La pantalla del televisor había hecho madurar en Martín la idea del viaje desde temprana edad, a través de dos factores. Uno fue la vieja película con Rod Taylor, “La máquina del tiempo”. El otro, sin dudas, la serie “El túnel del tiempo”. Pero en la primera Rod Taylor podía viajar hacia delante y hacia atrás en el tiempo, pero siempre en el mismo lugar. Finalmente, además, elige viajar para adelante. En la serie, los protagonistas viajaban en el tiempo y en el espacio, pero sin un hilo conductor, al menos claro, entre un viaje y otro. Podían pasar de la China antigua y aislada al ejército Mc Kenzie, y de ahí a los incas, y de ahí, incluso, a contactarse con futuras civilizaciones extraterrestres. Lo de Martín era nuevo. Él había decidido viajar siguiendo el orden lógico que imaginaba en los acontecimientos, no siendo todos ellos más que causas y efectos. Para ello –y en esto el aporte de Pablo en computación fue fundamental- debió dotar a la máquina, además de atiborrarla de una cantidad demencial de datos, de la capacidad de indicarle la “dirección de influencia” correcta de los hechos hacia los que viajara para saber a cuáles otros dirigirse, lo cual no lo dejaba atado a un sólo lugar, y le permitía cierta predectibilidad a su epopeya, cosa que jugaba también a favor de su integridad física pues, pensaba Martín, mala cosa sería caer en Abisinia en 1936 armado con hacha de piedra por haber supuesto que caería al lado de trogloditas. Podría sí, por ejemplo, estando en Londres en los albores de la revolución industrial, viajar luego a los campos esclavistas de Virginia, donde los negros juntaban el algodón para las hilanderías inglesas. Había incluso dotado al HISTORICÓN con la posibilidad de viajar hacia las causas o los efectos de un momento determinado. Con la historia por delante, Martín había decidido empezar con algo que le sonaba como casi propio: sentado en el púrpura sillón de cuero, prefijó las coordenadas correspondientes a los campos cercanos a Castilla, y, con lentitud religiosa, escogió una fecha: 25 de diciembre. 1491. ¿Cómo empezar un viaje por la historia si no era por los preparativos para hacer a la mar las carabelas de Colón?

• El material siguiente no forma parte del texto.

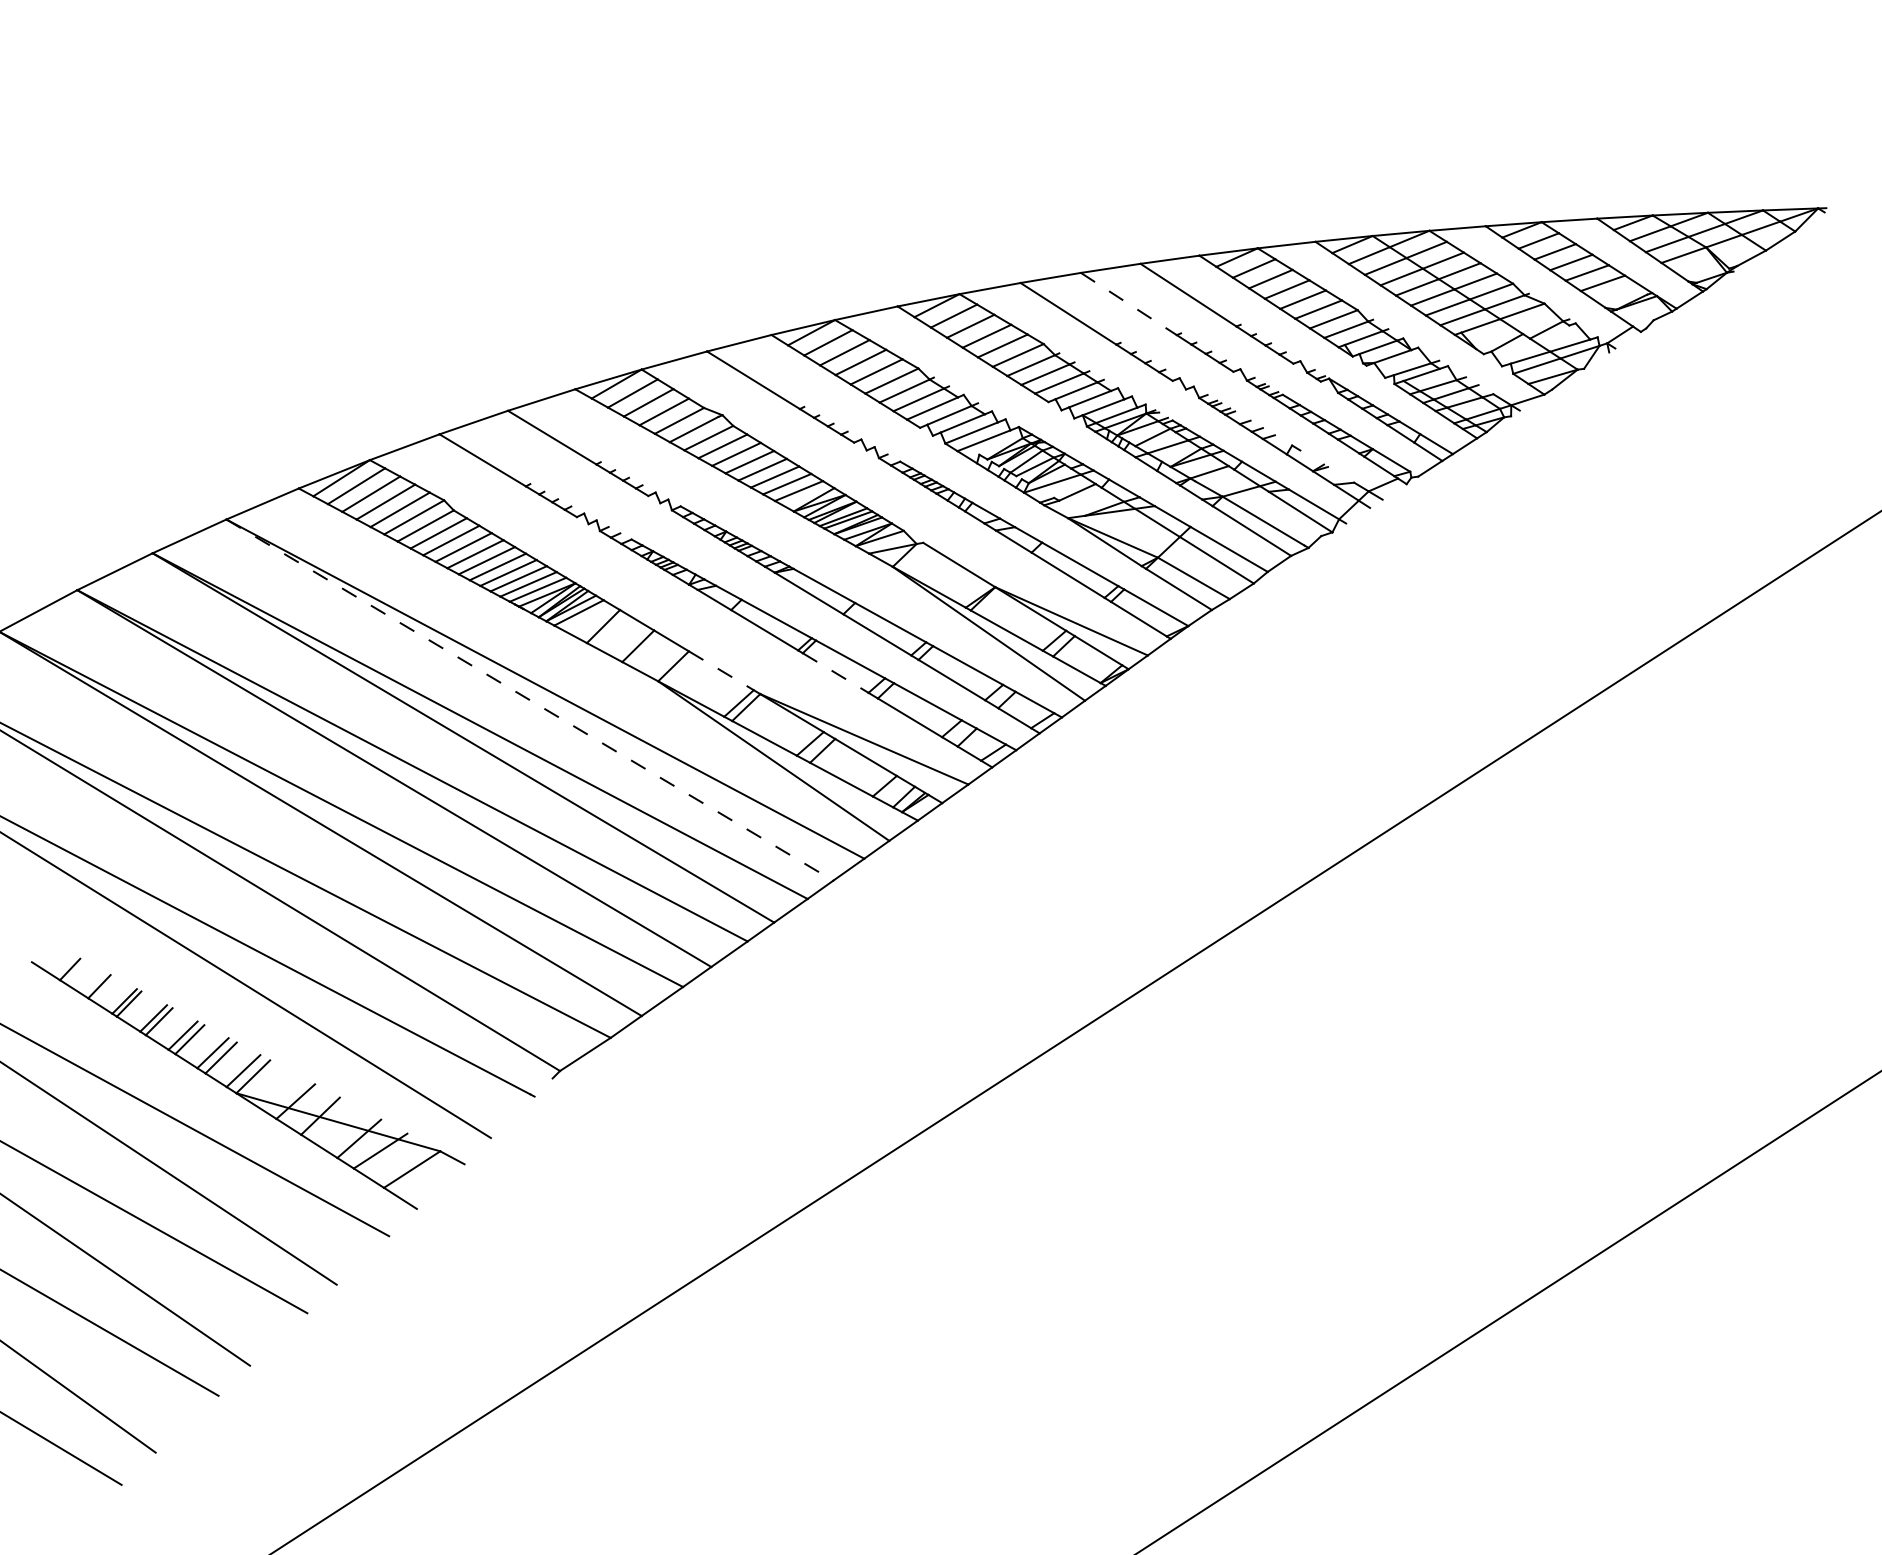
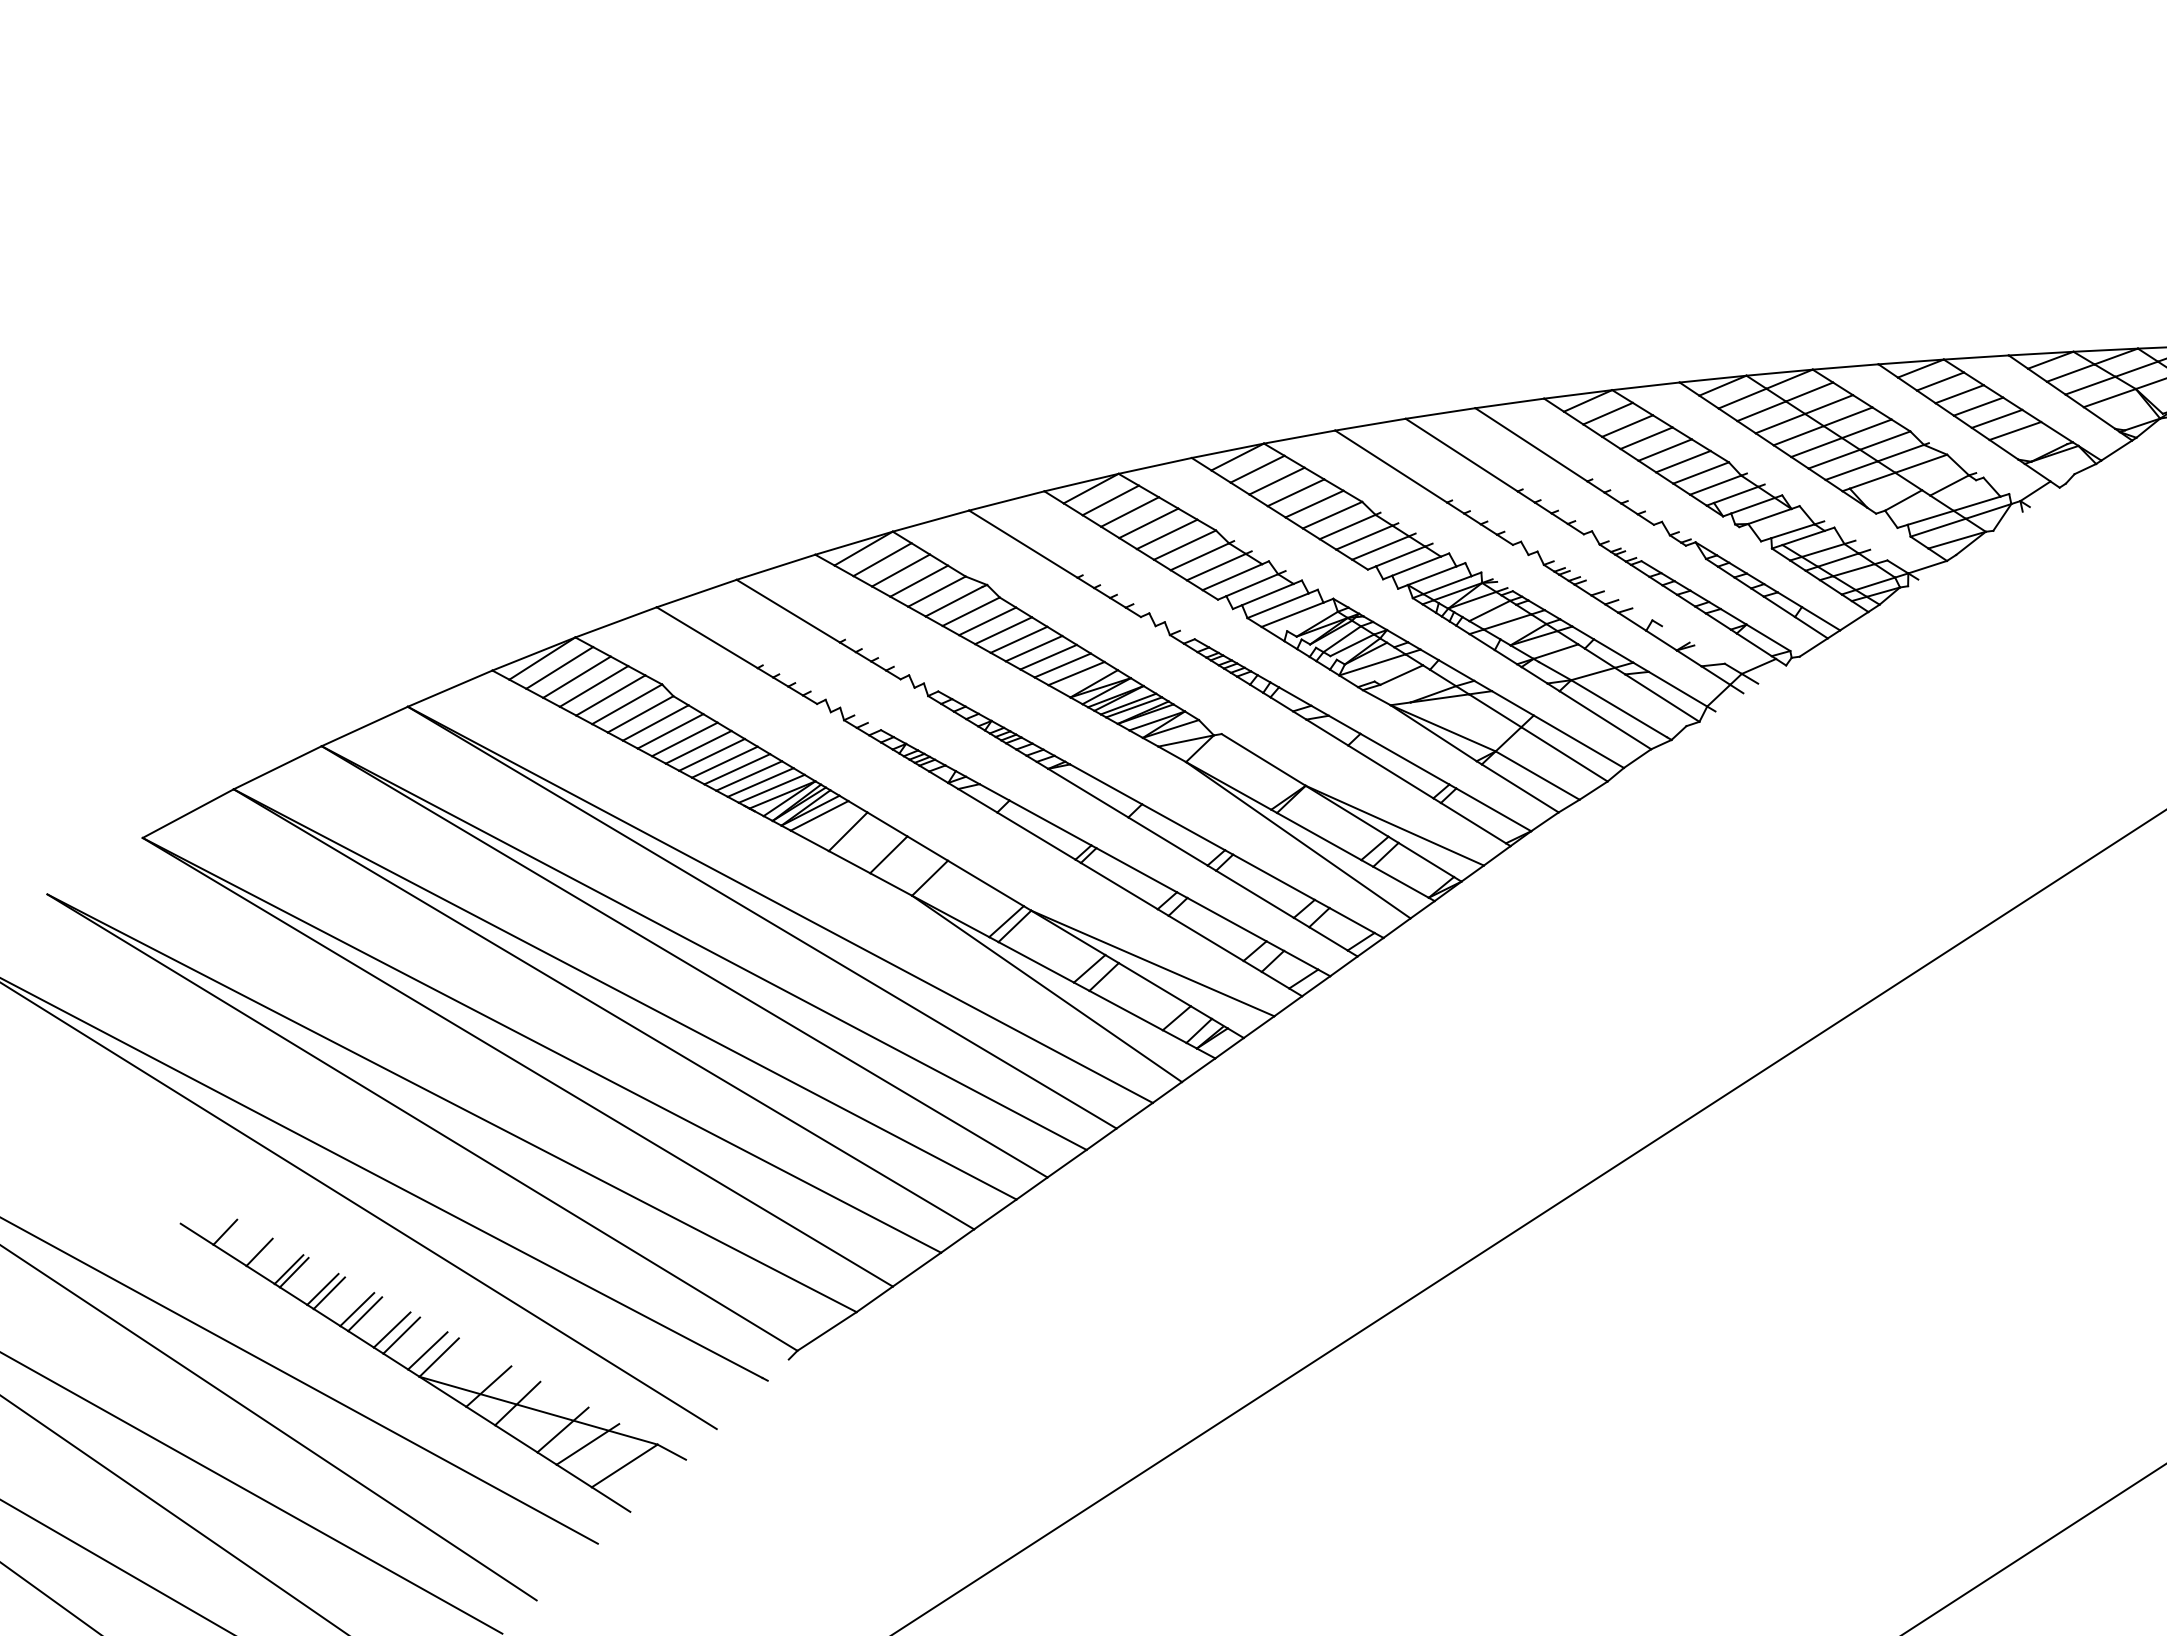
line: (1129, 304) -> (1462, 455), dashed -> solid
line: (721, 670) -> (986, 883), dashed -> solid
line: (836, 673) -> (1120, 886), dashed -> solid
line: (530, 700) -> (762, 918), dashed -> solid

Cerró los ojos sintiendo su propia respiración y la frialdad de la pequeña bocha de baquelita negra que en algún momento, sin darse cuenta, había tomado con su mano derecha. La bocha era una vieja bola 8 de pool, e iba unida a la palanca que activaba el inicio del viaje al ser empujada hacia delante. El HISTORICÓN sólo funcionaba si la bocha estaba unida a la palanca y si ésta, soporte vertical de un ventilador de techo, encajaba por el otro extremo, finamente torneado, en la caja del “crónex”, verdadero corazón del artefacto.

- Es un pequeño paso para un hombre... -se dijo. Empujó hacia abajo la baquelita, alcanzó a recordar a su madre, giró la bocha hacia la izquierda, notó que tenía sudor en las cejas, y abrió los ojos. Lo último que vio en 1995 fue el brillo de la lámpara del cuarto redondeado sobre la baquelita. Cerró los ojos, hundió la cabeza en el respaldo y llevó hacia delante la palanca.